I go into some detail about his career at the beginning of the interview so I won’t list everything here. Suffice to say, he is in every hall of fame you can think of and then some.

We sat in his home studio in Palos Verdes, California. His studio felt like a museum I could probably spend a lifetime in.

Lee has three dogs, one of which had much to say throughout the interview. Lee’s wife, Eileen, of 50 years drops in for a quick hello. It was an honor to meet the woman Lee attributes most of his success to.

It was not an easy interview for me, given that Lee has been interviewed four million times before and, well, it is Lee Clow.

What I think you will find interesting in this interview is his memories of working with Steve Jobs and the “real story” behind the Think Different campaign.

We also talk about the origin of the “Impossible is Nothing” line, which actually has two stories. We didn’t quite get to which one was the true one, but both are worth listening to.

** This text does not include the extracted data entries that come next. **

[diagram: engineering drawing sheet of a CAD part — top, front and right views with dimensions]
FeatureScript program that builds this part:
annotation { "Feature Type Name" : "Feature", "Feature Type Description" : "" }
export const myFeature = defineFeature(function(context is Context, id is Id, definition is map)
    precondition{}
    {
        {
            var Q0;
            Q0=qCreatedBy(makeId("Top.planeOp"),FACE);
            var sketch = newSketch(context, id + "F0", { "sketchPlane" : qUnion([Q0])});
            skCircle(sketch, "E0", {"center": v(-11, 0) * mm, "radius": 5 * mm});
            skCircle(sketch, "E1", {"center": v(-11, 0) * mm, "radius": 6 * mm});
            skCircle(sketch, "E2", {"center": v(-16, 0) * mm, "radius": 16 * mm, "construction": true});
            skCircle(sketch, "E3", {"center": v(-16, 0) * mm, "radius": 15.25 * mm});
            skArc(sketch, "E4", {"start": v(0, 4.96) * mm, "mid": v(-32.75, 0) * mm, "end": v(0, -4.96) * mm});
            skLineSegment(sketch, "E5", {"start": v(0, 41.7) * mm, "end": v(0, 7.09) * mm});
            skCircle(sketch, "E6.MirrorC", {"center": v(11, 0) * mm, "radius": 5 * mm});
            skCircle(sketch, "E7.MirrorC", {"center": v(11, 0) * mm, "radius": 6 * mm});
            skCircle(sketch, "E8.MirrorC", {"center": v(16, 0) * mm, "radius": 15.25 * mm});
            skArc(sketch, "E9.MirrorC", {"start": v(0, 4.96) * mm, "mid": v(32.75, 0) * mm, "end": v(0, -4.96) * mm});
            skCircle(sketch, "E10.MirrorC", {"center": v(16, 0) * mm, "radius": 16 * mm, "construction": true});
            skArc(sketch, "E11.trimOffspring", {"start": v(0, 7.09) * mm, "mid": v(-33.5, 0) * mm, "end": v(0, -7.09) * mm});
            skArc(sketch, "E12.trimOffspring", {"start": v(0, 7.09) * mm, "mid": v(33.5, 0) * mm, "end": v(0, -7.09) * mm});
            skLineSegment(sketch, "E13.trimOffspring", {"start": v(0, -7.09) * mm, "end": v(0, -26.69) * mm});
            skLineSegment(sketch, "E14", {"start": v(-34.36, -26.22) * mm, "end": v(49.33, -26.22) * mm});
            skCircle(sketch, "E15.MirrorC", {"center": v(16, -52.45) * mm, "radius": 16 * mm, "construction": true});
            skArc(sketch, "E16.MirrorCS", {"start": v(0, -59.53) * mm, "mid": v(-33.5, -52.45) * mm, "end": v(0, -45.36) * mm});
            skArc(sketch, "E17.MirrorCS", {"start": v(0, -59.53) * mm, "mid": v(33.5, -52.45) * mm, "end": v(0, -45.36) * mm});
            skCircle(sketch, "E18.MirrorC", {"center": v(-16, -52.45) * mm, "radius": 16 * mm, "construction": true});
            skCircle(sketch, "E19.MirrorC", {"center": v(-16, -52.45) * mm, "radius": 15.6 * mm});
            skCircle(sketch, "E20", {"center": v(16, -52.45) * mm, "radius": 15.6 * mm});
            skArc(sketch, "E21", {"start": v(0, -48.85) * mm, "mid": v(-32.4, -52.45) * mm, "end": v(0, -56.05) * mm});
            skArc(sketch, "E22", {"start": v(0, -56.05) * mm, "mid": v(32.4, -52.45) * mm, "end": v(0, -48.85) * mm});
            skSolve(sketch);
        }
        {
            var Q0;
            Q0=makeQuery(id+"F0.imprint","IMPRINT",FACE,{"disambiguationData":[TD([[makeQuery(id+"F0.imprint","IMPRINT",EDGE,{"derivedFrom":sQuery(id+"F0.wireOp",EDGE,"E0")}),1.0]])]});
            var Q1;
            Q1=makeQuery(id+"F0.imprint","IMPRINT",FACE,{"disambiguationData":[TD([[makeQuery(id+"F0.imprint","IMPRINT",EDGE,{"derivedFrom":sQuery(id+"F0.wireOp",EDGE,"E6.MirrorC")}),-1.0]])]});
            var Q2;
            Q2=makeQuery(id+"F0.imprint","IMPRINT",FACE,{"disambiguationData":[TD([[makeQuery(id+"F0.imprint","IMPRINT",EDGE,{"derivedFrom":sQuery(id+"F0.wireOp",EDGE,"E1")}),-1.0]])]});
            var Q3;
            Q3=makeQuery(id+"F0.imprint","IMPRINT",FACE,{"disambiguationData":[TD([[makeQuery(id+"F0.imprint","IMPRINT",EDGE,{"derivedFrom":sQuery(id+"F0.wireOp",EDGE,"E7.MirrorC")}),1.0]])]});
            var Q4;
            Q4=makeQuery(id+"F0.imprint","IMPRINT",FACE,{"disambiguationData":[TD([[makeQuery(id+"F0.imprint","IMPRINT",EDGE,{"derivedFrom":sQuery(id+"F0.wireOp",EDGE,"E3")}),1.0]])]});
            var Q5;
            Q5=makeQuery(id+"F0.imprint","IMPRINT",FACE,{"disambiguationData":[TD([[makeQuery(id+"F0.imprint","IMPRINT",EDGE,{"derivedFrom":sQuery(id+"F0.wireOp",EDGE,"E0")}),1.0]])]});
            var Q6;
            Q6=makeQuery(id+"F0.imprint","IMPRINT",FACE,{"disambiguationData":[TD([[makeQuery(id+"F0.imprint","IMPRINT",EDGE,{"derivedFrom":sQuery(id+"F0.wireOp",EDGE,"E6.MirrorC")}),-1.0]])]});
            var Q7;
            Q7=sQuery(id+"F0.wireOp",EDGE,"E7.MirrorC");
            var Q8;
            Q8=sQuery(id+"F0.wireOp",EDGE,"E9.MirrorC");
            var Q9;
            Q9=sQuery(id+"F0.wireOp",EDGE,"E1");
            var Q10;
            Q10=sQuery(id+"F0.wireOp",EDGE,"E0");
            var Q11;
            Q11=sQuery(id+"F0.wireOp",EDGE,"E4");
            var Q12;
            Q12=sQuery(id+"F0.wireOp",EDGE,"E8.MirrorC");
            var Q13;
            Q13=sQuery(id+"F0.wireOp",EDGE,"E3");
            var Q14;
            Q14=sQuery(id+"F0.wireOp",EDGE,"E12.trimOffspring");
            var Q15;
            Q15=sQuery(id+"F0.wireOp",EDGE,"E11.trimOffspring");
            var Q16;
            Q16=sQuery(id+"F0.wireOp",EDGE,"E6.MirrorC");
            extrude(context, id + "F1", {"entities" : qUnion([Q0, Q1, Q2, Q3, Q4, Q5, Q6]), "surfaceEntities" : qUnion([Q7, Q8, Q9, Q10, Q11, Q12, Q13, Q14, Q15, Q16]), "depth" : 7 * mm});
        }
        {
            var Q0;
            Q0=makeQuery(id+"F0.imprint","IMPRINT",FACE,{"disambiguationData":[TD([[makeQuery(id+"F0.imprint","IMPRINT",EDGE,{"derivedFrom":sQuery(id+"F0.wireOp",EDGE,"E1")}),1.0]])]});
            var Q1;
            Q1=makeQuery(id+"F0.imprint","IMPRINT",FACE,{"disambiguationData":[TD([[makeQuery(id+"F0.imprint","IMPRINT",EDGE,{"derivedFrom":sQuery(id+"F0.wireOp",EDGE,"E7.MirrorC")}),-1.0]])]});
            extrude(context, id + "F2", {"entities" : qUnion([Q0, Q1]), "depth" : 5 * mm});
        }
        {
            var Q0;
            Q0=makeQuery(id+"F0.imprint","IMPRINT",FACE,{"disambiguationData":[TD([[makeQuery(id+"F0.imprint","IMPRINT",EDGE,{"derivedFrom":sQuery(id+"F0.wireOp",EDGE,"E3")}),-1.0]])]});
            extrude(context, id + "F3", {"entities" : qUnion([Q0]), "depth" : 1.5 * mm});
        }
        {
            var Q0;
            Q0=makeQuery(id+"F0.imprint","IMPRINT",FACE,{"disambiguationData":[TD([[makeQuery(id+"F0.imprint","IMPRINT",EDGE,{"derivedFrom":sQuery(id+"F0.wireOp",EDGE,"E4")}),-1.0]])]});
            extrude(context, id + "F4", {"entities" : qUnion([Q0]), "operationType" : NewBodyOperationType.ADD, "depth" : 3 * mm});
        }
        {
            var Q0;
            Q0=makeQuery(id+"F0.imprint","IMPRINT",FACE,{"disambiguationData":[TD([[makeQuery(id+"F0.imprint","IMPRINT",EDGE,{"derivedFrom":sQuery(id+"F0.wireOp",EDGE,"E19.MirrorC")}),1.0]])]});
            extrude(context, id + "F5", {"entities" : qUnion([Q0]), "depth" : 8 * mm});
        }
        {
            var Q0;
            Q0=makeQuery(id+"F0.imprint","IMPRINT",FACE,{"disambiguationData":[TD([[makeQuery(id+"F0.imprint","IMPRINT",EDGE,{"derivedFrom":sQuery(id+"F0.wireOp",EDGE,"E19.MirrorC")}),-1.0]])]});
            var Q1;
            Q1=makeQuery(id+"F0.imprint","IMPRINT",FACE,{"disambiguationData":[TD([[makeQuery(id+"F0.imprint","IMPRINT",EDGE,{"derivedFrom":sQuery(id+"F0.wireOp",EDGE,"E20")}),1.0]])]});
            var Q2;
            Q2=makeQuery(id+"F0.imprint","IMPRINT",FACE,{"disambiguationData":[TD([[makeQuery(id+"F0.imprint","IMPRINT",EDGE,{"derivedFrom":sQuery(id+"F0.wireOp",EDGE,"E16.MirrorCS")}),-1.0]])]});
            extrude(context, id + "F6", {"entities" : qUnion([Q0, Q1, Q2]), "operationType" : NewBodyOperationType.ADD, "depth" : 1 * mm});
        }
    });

Lee also talks about the role of surfing in his work and creativity. Surfing is the mother of all extreme sports and the nature of the sport compels people to try to outdo each other. Sounds like how advertising should be.

We also delve into his childhood and talk about the role his adoptive mother and first grade teacher played in his development as an graphic communicator. Without them, he probably would have been a plumber (so he says).

While his mother encouraged his interest in art, it was his father who taught him the value of hard work and responsibility. Responsibility and resilience helped Lee reach the very top and stay there for fifty odd years.